Riche deftly handles both sides of the argument – one: people like what they like; two: knowledge and a social agenda can change taste. He does this with the delightfully devilish screenwriter/wannabe vinter Elliot Johnson. Johnson prides himself on crafting a wine straight from his Californian plot of soil without bells, whistles or perfecting science no matter the financial loss. But he has no problem funding his noble venture by proudly penning Hollywood schlock.
Johnson's opinion on wine is also juxtaposed with his denial of his own roots. Although he's originally from Newfoundland, we don't find this out until circumstances strand him in Toronto again more than 50 pages in. Elliot isn't even his first name, he changed it for Hollywood.
Johnson's contrarian morals come to head when, again through convenient circumstances – remember, this is a satire, so Riche is allowed a few moments of disbelief – he winds up vice-president of English programming at CBC in Toronto. Not only is he torn away from his vineyard when it needs him the most, but he finds himself successfully reshaping the CBC by giving viewers exactly what they want.
And here's where Riche truly succeeds with his satire. Easy to Like isn't a story about a character growing as a person, and nor is it about watching the spectacle of a man as his absurd convictions cause havoc and mayhem. This is a whip-smart, careful look at what "liking" something really means. Which, just like in grade-school crushes, complicates everything from fine wine to a prime-time Canadian comedy TV shows.
"I'm just saying … I don't know …" Johnson fumbles to explain. "You can chase taste all you want, you'll never catch it."

Provided data:
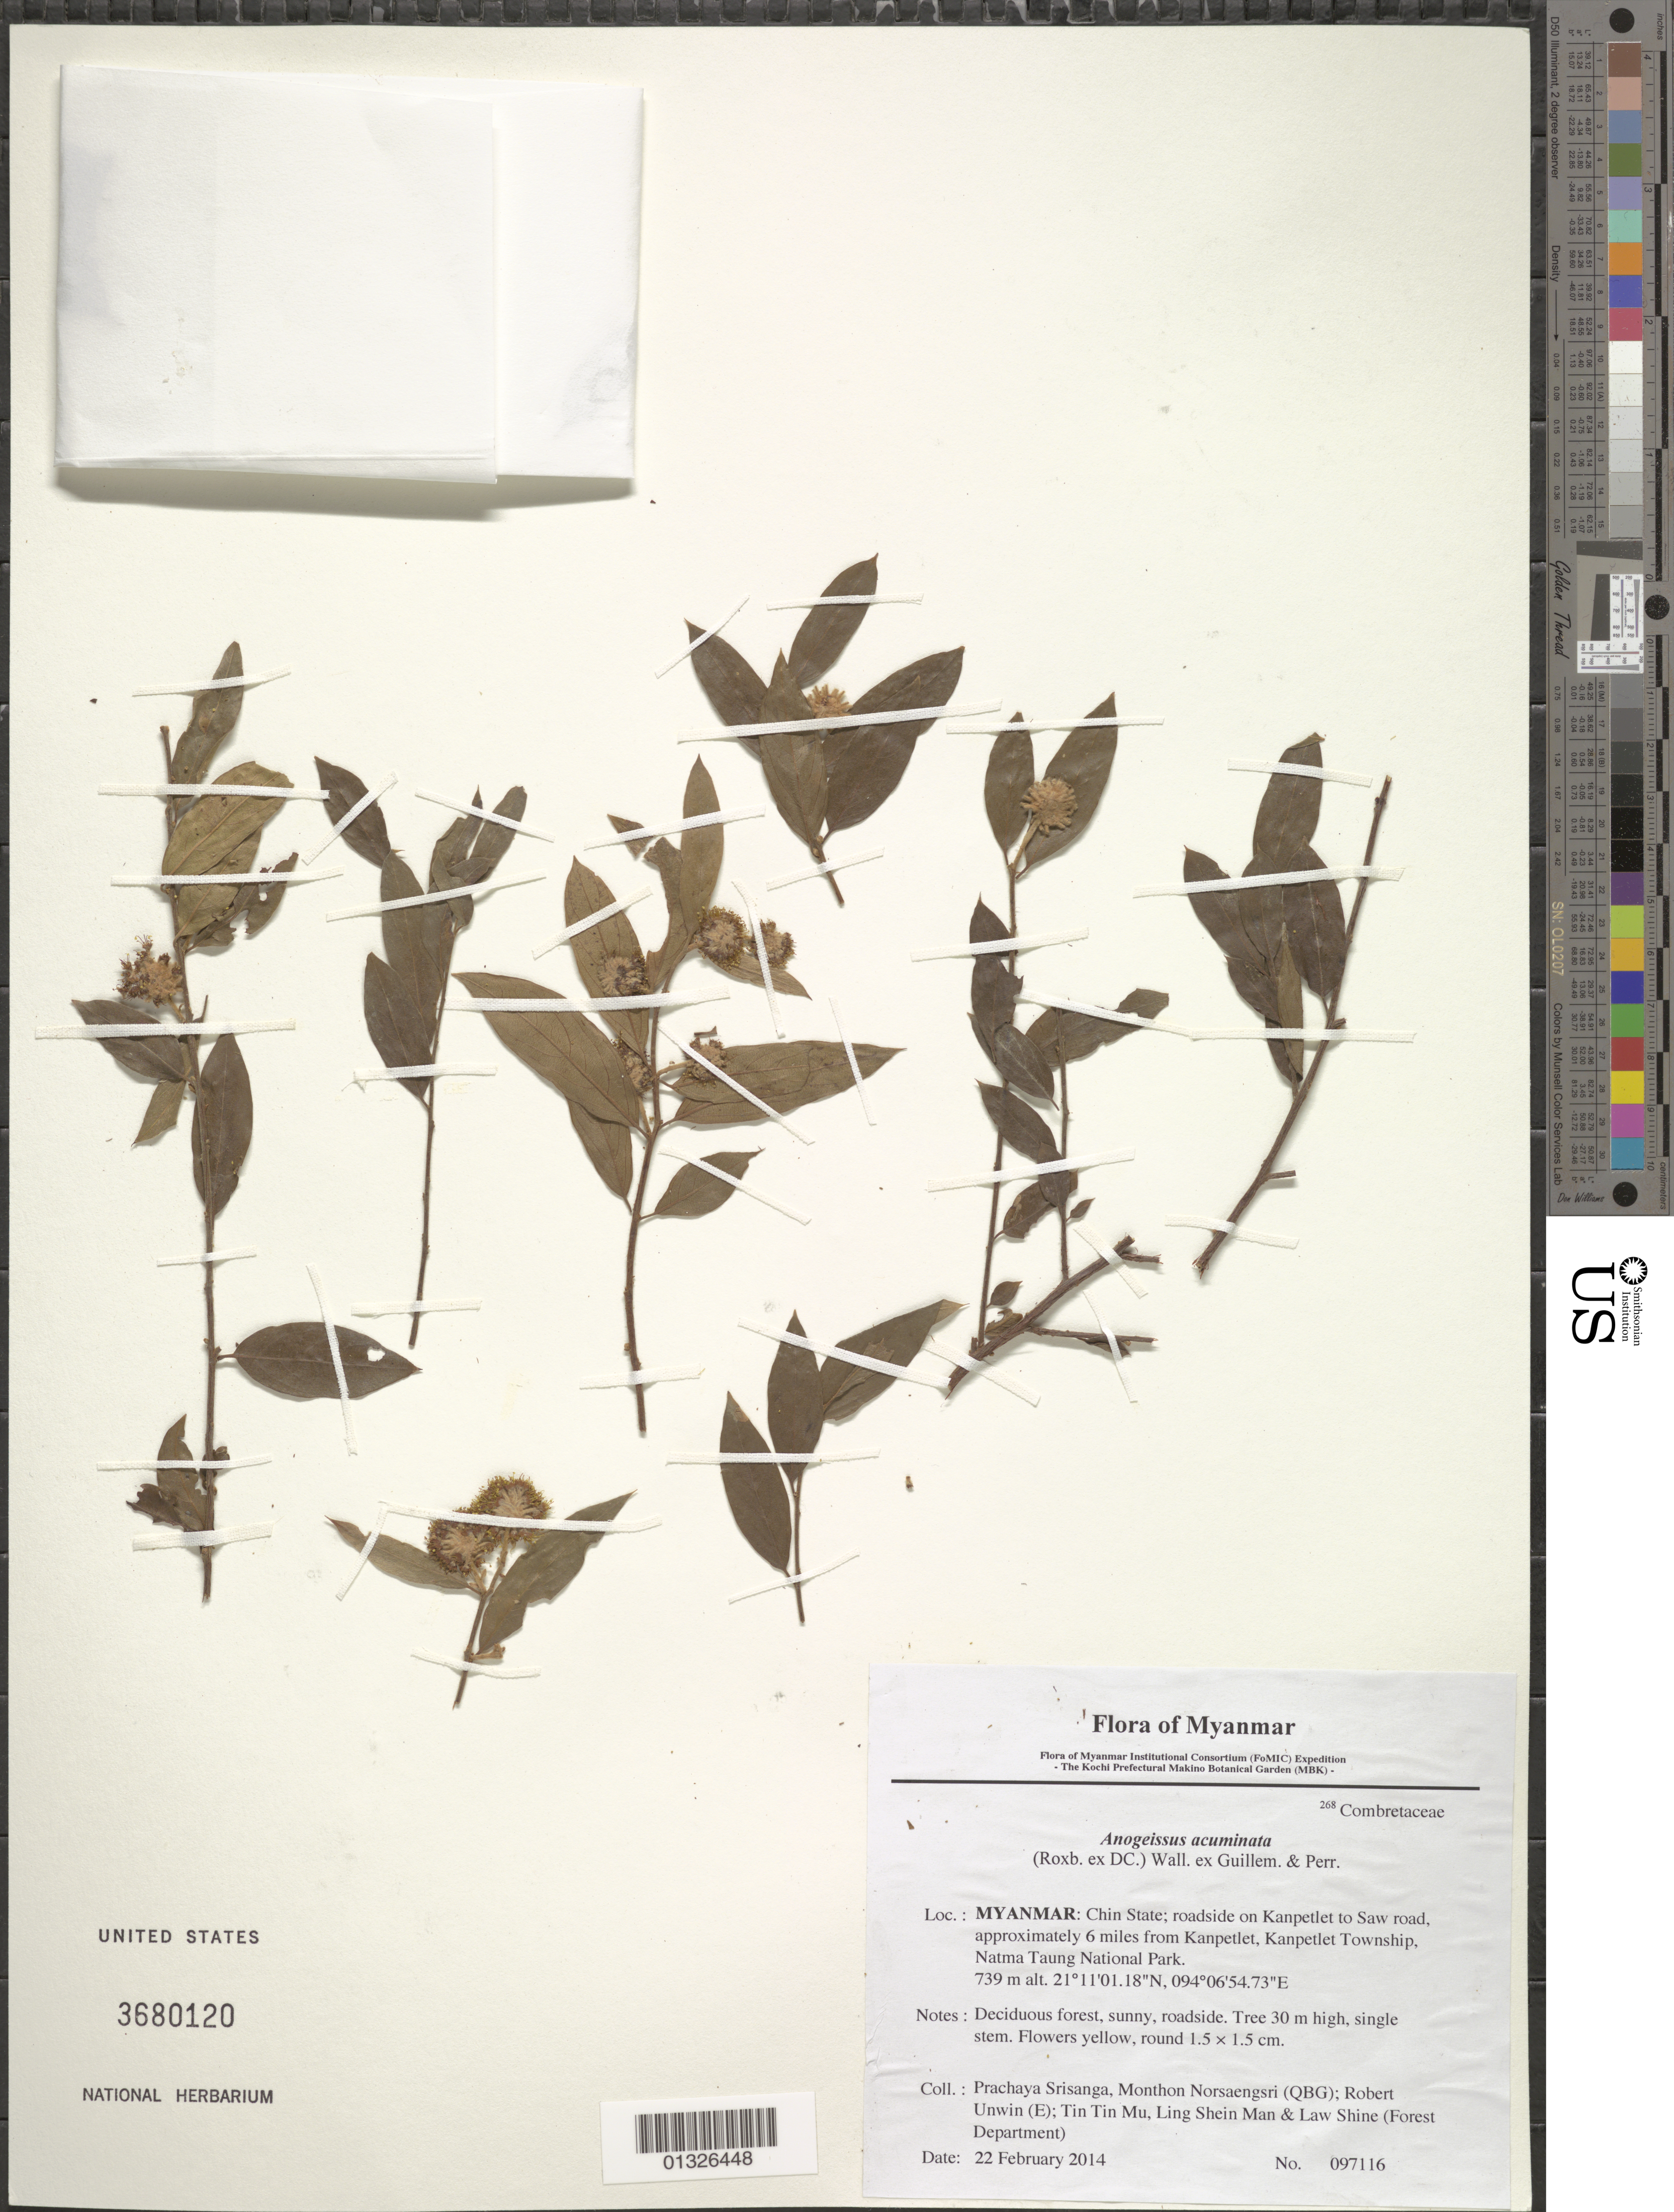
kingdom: Plantae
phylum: Tracheophyta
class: Magnoliopsida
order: Myrtales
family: Combretaceae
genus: Anogeissus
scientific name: Anogeissus acuminata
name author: Wall.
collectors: P. Srisanga, M. Norsaengsri, R. Unwin, Tin Tin Mu, Ling Shein Man & L. Shine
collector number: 97116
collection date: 2014-02-22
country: Myanmar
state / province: Chin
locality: Roadside on Kanpetlet to Saw road, approximately 6 miles from Kanpetlet, Kanpetlet Township, Natma Taung National Park.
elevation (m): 739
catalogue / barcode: US 3680120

What is required: Return the entire review of Easy to Like word for word.

The result:
Riche deftly handles both sides of the argument – one: people like what they like; two: knowledge and a social agenda can change taste. He does this with the delightfully devilish screenwriter/wannabe vinter Elliot Johnson. Johnson prides himself on crafting a wine straight from his Californian plot of soil without bells, whistles or perfecting science no matter the financial loss. But he has no problem funding his noble venture by proudly penning Hollywood schlock.
Johnson's opinion on wine is also juxtaposed with his denial of his own roots. Although he's originally from Newfoundland, we don't find this out until circumstances strand him in Toronto again more than 50 pages in. Elliot isn't even his first name, he changed it for Hollywood.
Johnson's contrarian morals come to head when, again through convenient circumstances – remember, this is a satire, so Riche is allowed a few moments of disbelief – he winds up vice-president of English programming at CBC in Toronto. Not only is he torn away from his vineyard when it needs him the most, but he finds himself successfully reshaping the CBC by giving viewers exactly what they want.
And here's where Riche truly succeeds with his satire. Easy to Like isn't a story about a character growing as a person, and nor is it about watching the spectacle of a man as his absurd convictions cause havoc and mayhem. This is a whip-smart, careful look at what "liking" something really means. Which, just like in grade-school crushes, complicates everything from fine wine to a prime-time Canadian comedy TV shows.
"I'm just saying … I don't know …" Johnson fumbles to explain. "You can chase taste all you want, you'll never catch it."